Movies into Books
Reading a really great book can evoke the response of “Wouldn’t this make a great movie?” Hollywood might be fall down from lack of source material without all those great reads out there. Then again, I admit there are some really great movies that would make great books.
1. The Visitor: 2007/Richard Jenkins
Walter, a widowed college professor, travels to New York City to attend a conference and finds a young illegal immigrant couple, Tarek and Zainab living in his apartment. While an uneasy friendship forms between them, the relationship becomes complicated when Tarek is arrested and Walter tries to help prevent deportation.
The movie sensitively presents the issue of immigration and illegal immigrants without too much political statement. The richness of moments and dialogue between the characters is what takes the movie to a level of deeply appreciating the various paths each human takes while journeying through life.
I would like to see this as a book to better “hear” each character’s thoughts, perhaps presented in the new chapter omniscient format.
2. The Interpreter: 2005/Nicole Kidman, Sean Penn
Political intrigue and deception at its best. Set inside the United Nations, Nicole Kidman plays an interpreter who overhears an assassination plot and CIA agent Sean Penn is assigned to investigate whether there is validity to her claim. Both are hurting from personal losses and form a bond from their mutual pain.
I would like to see this as a book because it is an intelligent thriller that explores aspects of an unknown field of work to me: United Nations interpreter. There are twists and turns to the plot that would make it a definite page-turner. And while Penn and Kidman’s characters are attracted to each other there is no distraction of a romantic relationship sideswiping the plot.
3. Flawless: 2007/Michael Caine, Demi Moore
Set in 1960s London, Michael Caine and Demi Moore both work for the London Diamond Corporation. Caine, a custodian about to retire, convinces Moore, the lone female executive who longs to break the glass ceiling, to get back at the company that has wronged them by lifting a few diamonds. A heist film of high caliber, exploring class and gender constraints.
I would definitely like to see this as a book because who can resist an intelligent whodunit heist? No murder, per se, just well-written character portrayals with a death on the side. Oh yeah, all those diamonds disappearing is pretty good intrigue, too.
4. Finding Forrester: 2000/Sean Connery, Rob Brown
Rob Brown, in his first role, plays a high school basketball player who happens to be a writing prodigy. He hides his writing in journals he carries in his backpack. On a dare gone wrong, he inadvertently leaves his backpack in an apartment he and his friends explore. Sean Connery executes a fine performance as a reclusive author who wrote the Great American Novel and retired from writing and the world.
Actually this did come out as a book and held its own.
One thing noticeable about my choices is they are about issues and relationships. CGI nowhere to be seen. Hmm, that says something, doesn’t it?
So–what movies to books are you hoping for at the library near you?
Just provide me with a well written book, a cup of tea and some chocolate … I really don’t care about its movie at all, just bring along another cup of tea and refill the chocolate bowl!
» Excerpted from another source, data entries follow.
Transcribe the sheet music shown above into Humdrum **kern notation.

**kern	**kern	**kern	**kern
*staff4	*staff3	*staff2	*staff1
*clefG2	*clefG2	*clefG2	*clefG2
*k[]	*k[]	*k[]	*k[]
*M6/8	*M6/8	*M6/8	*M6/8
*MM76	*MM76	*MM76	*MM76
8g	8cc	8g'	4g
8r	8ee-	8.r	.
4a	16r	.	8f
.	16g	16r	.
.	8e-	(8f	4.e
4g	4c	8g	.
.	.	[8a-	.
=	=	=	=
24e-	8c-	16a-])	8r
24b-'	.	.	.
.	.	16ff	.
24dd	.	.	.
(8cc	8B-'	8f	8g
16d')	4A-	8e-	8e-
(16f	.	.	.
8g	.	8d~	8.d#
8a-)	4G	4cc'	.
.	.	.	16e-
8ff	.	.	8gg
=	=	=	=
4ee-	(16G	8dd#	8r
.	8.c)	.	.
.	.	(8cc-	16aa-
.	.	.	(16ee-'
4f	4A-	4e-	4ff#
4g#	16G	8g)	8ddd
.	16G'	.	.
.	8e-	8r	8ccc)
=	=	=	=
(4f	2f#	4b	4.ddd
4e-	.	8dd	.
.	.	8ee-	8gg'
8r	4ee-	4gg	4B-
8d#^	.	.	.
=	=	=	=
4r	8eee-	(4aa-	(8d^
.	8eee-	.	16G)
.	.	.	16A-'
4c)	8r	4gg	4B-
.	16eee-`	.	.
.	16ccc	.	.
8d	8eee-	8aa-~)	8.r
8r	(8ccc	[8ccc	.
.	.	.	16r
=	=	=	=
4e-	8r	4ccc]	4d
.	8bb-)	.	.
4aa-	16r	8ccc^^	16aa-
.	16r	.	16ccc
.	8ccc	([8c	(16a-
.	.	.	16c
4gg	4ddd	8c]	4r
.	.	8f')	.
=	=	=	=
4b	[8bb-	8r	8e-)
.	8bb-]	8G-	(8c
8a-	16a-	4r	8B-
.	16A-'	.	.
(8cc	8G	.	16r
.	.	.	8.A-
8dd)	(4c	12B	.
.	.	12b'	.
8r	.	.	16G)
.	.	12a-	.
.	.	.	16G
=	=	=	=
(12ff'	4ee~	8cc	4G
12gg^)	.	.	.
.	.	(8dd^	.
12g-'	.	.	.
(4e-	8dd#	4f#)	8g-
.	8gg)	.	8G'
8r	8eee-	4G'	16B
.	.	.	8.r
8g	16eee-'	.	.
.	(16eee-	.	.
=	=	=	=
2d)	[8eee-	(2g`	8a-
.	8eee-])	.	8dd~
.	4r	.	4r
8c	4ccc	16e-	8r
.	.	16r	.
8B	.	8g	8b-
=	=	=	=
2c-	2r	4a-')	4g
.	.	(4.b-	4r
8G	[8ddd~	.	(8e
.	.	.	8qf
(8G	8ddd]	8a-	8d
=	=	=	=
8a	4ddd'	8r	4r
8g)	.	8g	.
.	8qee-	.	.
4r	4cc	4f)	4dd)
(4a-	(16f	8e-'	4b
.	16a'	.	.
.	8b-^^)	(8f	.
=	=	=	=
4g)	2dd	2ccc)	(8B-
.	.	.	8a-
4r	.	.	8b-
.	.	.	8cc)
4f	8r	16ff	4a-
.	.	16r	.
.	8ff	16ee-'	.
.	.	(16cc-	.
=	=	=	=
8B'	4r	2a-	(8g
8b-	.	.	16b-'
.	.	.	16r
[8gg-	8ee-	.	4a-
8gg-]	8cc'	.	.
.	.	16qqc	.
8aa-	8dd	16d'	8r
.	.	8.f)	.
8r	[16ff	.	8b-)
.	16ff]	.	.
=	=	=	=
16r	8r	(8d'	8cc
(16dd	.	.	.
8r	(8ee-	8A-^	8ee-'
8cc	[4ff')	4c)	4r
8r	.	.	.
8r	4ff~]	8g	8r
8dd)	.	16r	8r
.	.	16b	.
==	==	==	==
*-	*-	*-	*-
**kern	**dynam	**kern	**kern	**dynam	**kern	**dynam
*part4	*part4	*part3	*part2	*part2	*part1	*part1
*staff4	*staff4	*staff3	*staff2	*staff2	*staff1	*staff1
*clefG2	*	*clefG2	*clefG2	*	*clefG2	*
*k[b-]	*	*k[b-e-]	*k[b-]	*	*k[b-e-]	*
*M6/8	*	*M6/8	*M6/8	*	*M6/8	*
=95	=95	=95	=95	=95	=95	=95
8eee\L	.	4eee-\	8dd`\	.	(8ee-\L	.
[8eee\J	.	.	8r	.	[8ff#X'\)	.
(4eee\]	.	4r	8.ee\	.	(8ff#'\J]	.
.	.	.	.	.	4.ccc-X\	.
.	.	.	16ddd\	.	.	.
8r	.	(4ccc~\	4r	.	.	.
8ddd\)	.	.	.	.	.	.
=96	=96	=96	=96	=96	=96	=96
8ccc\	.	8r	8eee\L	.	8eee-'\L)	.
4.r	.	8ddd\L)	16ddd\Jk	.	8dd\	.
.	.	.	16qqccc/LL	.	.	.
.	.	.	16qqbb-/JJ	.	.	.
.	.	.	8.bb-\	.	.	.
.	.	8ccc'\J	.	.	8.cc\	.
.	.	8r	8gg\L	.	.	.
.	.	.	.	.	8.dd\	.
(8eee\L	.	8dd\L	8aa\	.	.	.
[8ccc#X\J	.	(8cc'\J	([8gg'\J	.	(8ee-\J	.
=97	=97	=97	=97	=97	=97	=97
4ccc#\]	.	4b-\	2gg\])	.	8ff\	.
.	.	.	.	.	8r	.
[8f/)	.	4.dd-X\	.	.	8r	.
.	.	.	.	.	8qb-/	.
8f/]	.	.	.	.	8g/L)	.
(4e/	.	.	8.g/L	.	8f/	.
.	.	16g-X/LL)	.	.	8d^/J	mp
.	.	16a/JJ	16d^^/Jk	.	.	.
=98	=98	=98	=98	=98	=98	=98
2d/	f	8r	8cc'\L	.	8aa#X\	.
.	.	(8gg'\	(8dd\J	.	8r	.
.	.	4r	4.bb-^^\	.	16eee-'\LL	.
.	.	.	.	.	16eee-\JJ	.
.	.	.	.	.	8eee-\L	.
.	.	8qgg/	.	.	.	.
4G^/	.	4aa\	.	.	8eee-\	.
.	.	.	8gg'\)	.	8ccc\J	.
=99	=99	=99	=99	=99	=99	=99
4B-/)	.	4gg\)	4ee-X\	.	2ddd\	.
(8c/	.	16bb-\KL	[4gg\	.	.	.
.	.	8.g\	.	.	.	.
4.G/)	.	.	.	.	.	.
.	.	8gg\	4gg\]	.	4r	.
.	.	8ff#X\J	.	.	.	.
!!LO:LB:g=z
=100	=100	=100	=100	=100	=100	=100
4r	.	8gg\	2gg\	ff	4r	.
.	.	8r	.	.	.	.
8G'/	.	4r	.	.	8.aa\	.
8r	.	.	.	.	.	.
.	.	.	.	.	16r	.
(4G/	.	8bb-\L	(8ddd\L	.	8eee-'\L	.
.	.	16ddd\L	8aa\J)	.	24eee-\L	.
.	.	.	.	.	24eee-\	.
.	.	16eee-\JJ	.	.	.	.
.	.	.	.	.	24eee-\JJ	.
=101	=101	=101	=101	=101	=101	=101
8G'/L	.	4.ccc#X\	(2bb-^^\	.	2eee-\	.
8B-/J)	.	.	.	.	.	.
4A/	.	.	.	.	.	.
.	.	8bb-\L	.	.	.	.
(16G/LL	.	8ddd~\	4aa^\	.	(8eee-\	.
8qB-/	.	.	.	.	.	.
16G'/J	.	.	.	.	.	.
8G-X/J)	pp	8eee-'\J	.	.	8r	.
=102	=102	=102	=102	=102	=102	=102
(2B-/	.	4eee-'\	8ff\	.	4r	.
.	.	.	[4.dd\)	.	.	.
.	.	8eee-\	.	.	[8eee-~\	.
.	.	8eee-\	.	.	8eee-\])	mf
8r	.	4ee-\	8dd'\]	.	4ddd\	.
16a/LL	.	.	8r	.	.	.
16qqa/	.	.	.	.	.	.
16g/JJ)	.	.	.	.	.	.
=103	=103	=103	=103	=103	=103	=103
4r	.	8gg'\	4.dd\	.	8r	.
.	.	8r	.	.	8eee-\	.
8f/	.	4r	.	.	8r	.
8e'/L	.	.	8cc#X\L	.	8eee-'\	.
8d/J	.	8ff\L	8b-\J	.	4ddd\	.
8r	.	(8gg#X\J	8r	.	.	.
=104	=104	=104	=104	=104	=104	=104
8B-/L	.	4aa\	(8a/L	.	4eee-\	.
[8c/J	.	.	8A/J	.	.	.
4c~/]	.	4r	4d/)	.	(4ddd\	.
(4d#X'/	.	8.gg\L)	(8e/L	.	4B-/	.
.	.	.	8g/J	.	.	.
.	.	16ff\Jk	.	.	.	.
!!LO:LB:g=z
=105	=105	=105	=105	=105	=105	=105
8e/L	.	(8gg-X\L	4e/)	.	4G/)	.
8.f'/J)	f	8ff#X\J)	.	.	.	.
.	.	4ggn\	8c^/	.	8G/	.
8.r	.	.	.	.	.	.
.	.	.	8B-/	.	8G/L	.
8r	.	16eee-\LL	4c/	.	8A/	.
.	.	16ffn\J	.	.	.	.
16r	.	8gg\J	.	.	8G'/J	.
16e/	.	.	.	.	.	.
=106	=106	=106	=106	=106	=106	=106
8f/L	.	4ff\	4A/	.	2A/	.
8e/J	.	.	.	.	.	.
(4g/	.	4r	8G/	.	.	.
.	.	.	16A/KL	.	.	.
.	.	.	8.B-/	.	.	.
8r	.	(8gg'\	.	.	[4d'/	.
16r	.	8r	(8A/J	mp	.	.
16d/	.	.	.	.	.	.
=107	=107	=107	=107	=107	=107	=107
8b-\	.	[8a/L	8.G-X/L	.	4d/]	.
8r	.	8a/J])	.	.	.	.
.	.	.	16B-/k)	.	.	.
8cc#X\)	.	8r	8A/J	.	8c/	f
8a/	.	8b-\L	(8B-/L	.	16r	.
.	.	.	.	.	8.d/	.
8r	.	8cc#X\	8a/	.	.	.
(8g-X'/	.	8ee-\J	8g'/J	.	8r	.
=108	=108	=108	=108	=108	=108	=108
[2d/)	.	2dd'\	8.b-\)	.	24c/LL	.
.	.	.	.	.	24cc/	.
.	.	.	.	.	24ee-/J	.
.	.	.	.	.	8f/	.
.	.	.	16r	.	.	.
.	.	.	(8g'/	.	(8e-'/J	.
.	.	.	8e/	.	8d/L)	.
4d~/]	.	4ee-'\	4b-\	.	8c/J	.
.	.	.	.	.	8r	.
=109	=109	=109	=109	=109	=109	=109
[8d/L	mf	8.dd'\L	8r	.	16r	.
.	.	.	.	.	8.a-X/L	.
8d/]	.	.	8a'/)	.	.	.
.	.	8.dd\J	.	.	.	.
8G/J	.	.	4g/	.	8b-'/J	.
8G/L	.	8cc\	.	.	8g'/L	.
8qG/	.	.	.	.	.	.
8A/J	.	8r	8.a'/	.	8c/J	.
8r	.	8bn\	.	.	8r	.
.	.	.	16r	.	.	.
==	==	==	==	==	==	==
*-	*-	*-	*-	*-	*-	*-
Just thinking, though … a book is usually a solitary adventure whereas a movie is best enjoyed in the company of friends (and popcorn)?
True observation. Reading snatches from a good book to chosen companion is not the same thing, is it?
What good choices! I would love to read The Visitors as a novel, precisely for the same reason you point out – to hear the characters’ thought processes. What an interesting idea.